Walter and Emily Cooper family moved to Holywell sometime between 1891 and 1900. They had altogether 14 children of which three died before 1911. Walter, who had been a gentleman’s servant and coachman at Bartlow for many years, died in 1900 leaving his wife to bring up the younger children. In 1901 they were living in Holywell Rd where she was a laundress. In 1911 the address is Mill House and Harry was working as a farm labourer. His brother Hubert was invalided out and was living with his Mother and running the Manchester Arms when Harry was killed on the 18th April 1918.
He was a Lance Bombardier, number 741672, in 49th Battery, 40th Brigade, Royal Field Artillery. This battery served on the Western Front throughout the war taking part in all the main battles from Mons through the Somme, all the Battles of Ypres and the retreats and advances of 1918. The use of artillery was critical throughout the war, softening up defensive lines before the infantry attacked, giving protective creeping barrages during the attack, breaking strongly held enemy defensive positions and delaying the advancing enemy during retreats. The artillery often found themselves ahead of the infantry and didn’t spend their war many miles behind the front line in safety. When in the rear they found themselves the target of enemy artillery.
It is estimated that during the war on the Western Front the British Artillery fired approximately 188 million shells of all calibres. The total for all sides was said to be 700 million.
The activity of the British Armies during the German advance was, to say the least, fluid and spontaneous. As an example the 3rd Division, of which Harry Cooper’s brigade was a part, during the month of April alone fought actions at Estaires, Hazebrouck and Bethune collectively known as the Battle of the Lys.

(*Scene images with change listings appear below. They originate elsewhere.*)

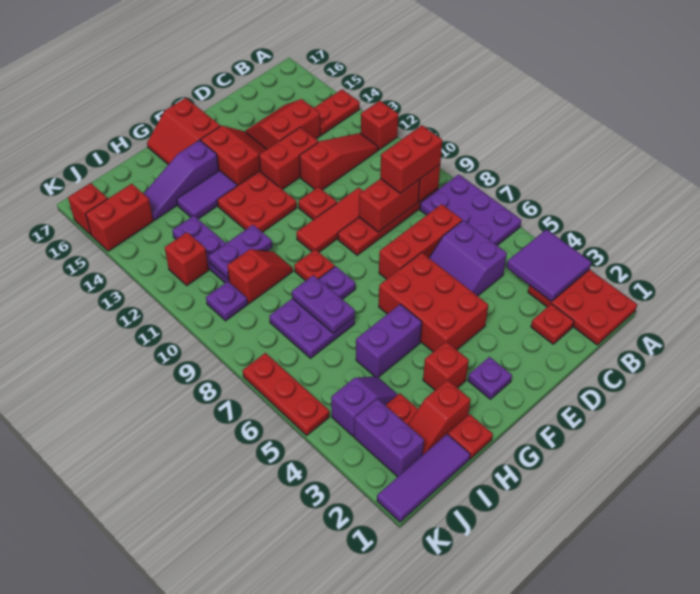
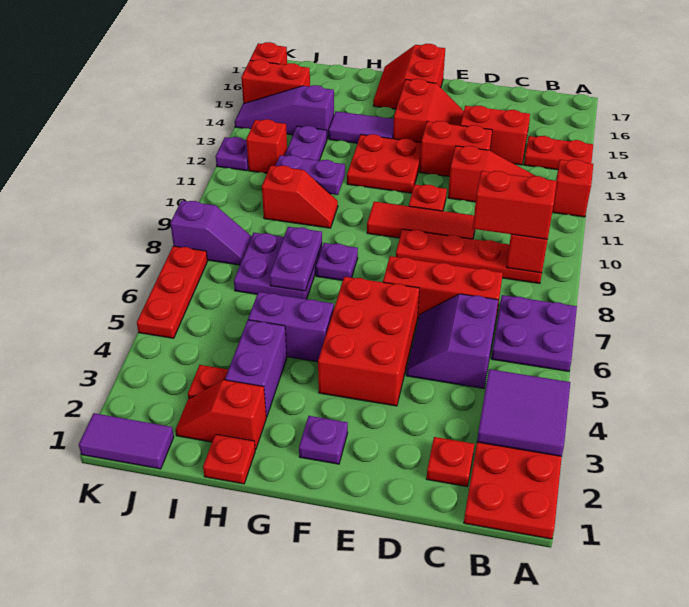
purple plate A6:B8 level 1 -> purple plate A6:B7 level 1
red brick C9:D9 level 2 -> none
red brick G3 level 1 -> none
red plate G9 level 1 -> none
purple slope G15:I15 level 1 top G -> purple slope I14:K14 level 1 top I
purple tile I1:K1 level 1 -> purple tile J1:K1 level 1
purple slope I4:J4 level 1 top J -> purple slope J8:K8 level 1 top K
purple brick J2:J3 level 1 -> purple brick H3:H4 level 1
purple plate J10 level 1 -> purple plate K12 level 1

From 18th April Harry Cooper’s battery was located at the Southern end of the line of German Advance near Givenchy where the enemy were still trying to push through. The line however held, at a great loss to the British, including Harry Cooper.
He died 18 Apr 1918 Age 30 (CWG Death 26/04/1918) and is buried at the Sandpits British Cemetery, Labeuvriere, near Bethune in France: grave 2, row B, plot 1 & St Ives Cross of Sacrifice. He received the Victory Medal and British War Medal.